(DATA):

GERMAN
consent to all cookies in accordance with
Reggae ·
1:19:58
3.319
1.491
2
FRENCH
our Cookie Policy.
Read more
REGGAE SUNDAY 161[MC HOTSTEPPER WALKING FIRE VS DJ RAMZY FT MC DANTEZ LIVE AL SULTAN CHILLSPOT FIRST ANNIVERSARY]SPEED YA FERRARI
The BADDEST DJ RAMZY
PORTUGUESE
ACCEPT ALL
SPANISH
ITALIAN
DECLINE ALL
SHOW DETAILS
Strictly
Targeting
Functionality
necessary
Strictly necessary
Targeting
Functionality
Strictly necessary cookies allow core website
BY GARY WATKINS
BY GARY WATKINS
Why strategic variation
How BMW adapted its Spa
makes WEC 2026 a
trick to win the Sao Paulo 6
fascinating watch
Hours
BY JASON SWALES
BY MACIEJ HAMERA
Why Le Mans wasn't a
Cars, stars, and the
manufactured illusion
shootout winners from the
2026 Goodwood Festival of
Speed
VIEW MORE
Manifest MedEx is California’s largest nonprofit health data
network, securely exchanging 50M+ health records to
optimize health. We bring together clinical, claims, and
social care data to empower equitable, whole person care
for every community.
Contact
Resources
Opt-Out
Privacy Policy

...

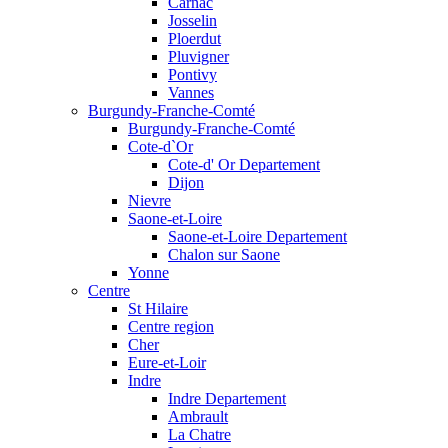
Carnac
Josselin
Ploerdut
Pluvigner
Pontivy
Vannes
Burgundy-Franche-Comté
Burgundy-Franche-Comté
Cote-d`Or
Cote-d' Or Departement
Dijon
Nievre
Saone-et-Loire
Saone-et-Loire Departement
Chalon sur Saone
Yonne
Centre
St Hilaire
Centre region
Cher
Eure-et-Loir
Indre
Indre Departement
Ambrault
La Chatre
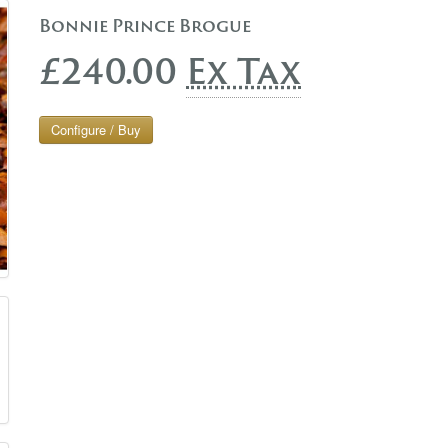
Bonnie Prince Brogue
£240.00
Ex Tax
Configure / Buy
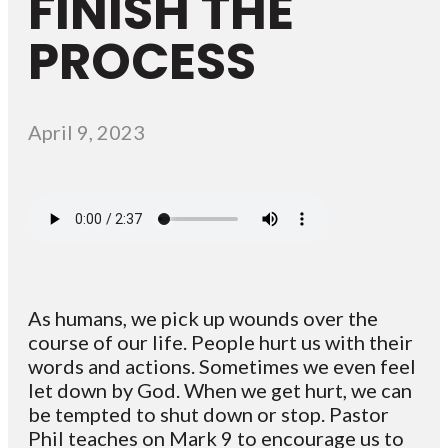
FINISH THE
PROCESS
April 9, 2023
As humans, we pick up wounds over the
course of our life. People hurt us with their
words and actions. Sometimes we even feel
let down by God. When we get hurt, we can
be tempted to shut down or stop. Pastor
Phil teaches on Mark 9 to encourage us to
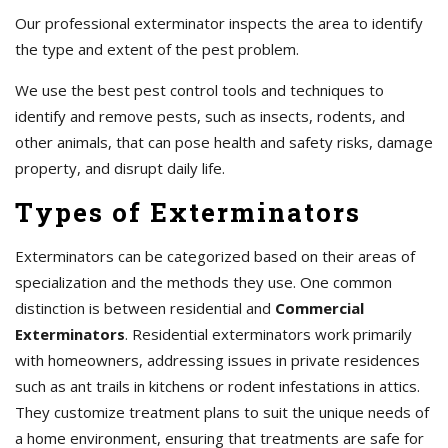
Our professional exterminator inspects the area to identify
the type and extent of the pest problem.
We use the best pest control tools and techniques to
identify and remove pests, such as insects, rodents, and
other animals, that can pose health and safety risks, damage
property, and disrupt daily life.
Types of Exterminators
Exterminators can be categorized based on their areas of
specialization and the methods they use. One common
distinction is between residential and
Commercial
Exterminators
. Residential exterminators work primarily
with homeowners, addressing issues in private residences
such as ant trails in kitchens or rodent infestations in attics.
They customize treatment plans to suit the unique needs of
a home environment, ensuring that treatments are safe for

(DIRECTIONS): Your task for the entries above: copy exactly the span starting with the line with "Cars, stars, and the" and going on through the line with "Privacy Policy", both lines included, and nothing else.

(TASK RESPONSE):
Cars, stars, and the
manufactured illusion
shootout winners from the
2026 Goodwood Festival of
Speed
VIEW MORE
Manifest MedEx is California’s largest nonprofit health data
network, securely exchanging 50M+ health records to
optimize health. We bring together clinical, claims, and
social care data to empower equitable, whole person care
for every community.
Contact
Resources
Opt-Out
Privacy Policy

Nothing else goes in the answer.